PROBLEM TO SOLVE =>
Copy the rows again, starting at the line that contains "collection date: 1960-04-20" and ending at the last row. Swap "locality" for "site" and leave everything else the same.

::: RECORDS FOR PROCESSING

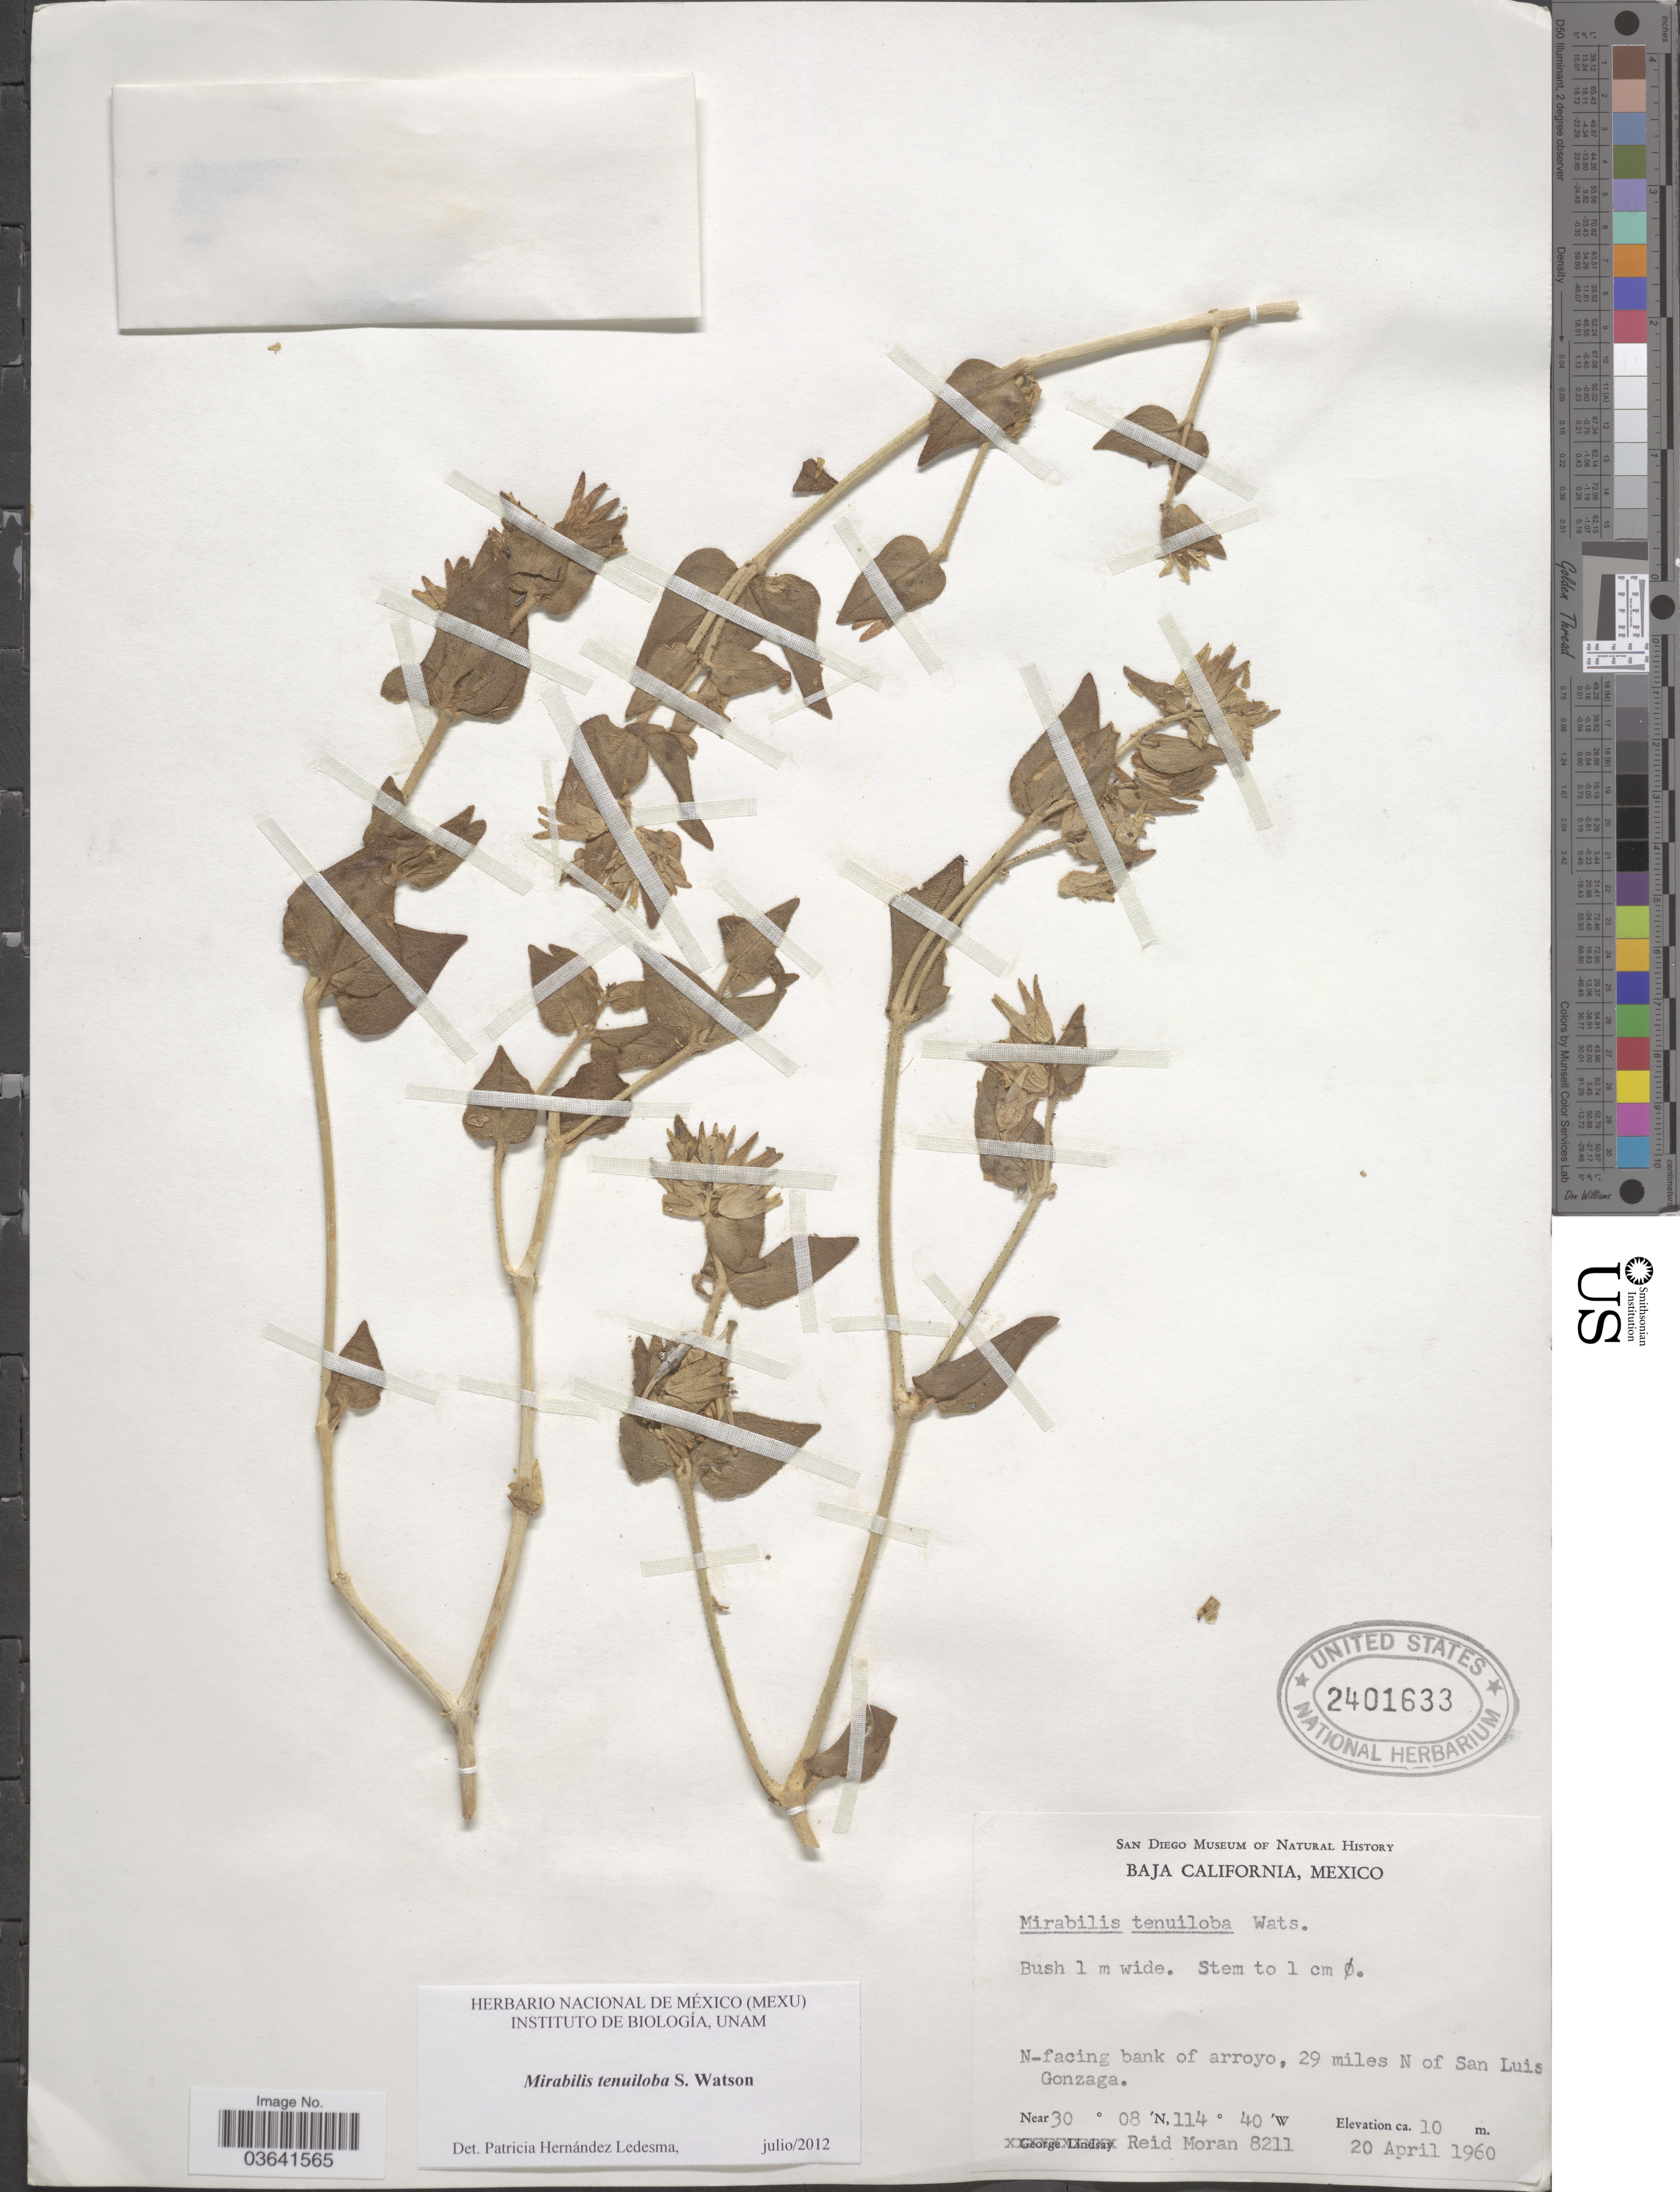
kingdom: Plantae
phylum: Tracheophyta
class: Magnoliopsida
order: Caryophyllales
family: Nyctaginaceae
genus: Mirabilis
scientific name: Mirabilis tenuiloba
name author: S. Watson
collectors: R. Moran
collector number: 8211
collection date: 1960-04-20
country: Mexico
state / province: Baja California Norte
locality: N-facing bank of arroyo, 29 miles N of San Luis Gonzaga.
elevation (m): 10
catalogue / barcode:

::::::

EXERCISE RESPONSE =>
collection date: 1960-04-20
country: Mexico
state / province: Baja California Norte
site: N-facing bank of arroyo, 29 miles N of San Luis Gonzaga.
elevation (m): 10
catalogue / barcode:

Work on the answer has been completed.